Journal poétique / www.jouyanna.ch

liquides

samedi 12 septembre 2015, par Anna Jouy

Ce pourrait être un poème ou alors une doléance, un dépôt de plainte que je viendrais remettre à un guichet de complaisance. Cette sensation de brandir, d’agiter des révoltes illusions : une secousse un tressautement simulant l’action, un spasme à peine volontaire même, le réflexe du mort qui crache son dentier, sous l’effet d’un petit souffle. J’aurais bien aimé que ça vaille la peine, que ça résonne mais ce n’est rien.
Je trempe la main dans l’ombre.
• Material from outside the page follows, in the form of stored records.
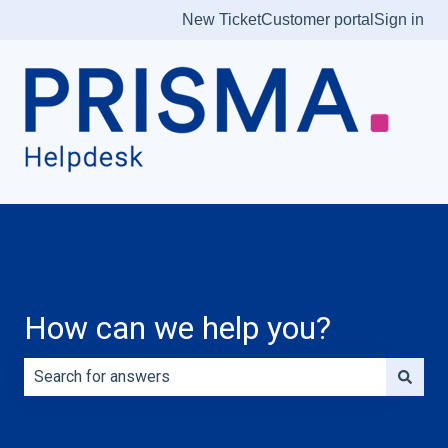
New Ticket
Customer portal
Sign in
How can we help you?
There are no suggestions because the search field is e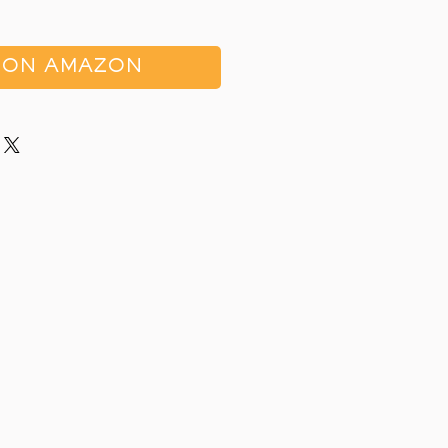
 ON AMAZON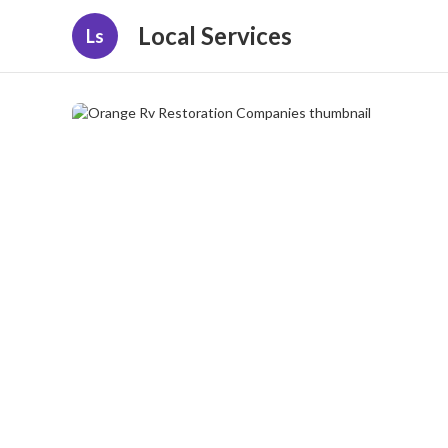
Local Services
Ls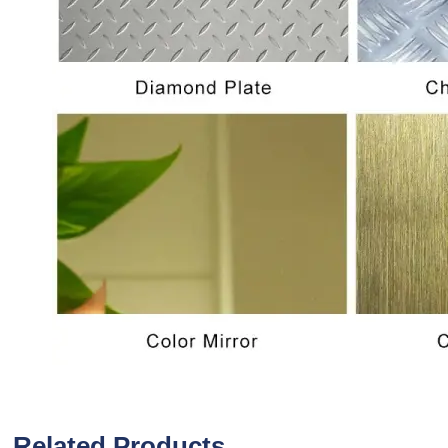
Related Products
Autant chercher un souffle dans un orage. La mêlée de ces voix gouache mon jour d’un deuil insécable. Je fouille et brasse la nuit, c’est une prise sans miracle où mes doigts ne saisissent aucune tanche arc en ciel.
Trempe la main, le bras, jusqu’à l’âme, draguer le fond des vases obscures. Toucher et reprendre le filet de parole qu’un jour j’ai fait tomber comme une goutte blanche dans le café. L’irréparable liquide. Une mesure immense d’empêchements, d’impossibles devoirs devant laquelle par défi, par orgueil, pour narguer le trou noir jeté sous mes pas, je m’applique éveillée et m’obstine. Et c’est comme changer le monde en pêchant à mains libres. J’aurais voulu en faire un poème mais écrit d’encre et d’une petite voix, ça disparait aussitôt, du fluide d’eau, de noir et d’air.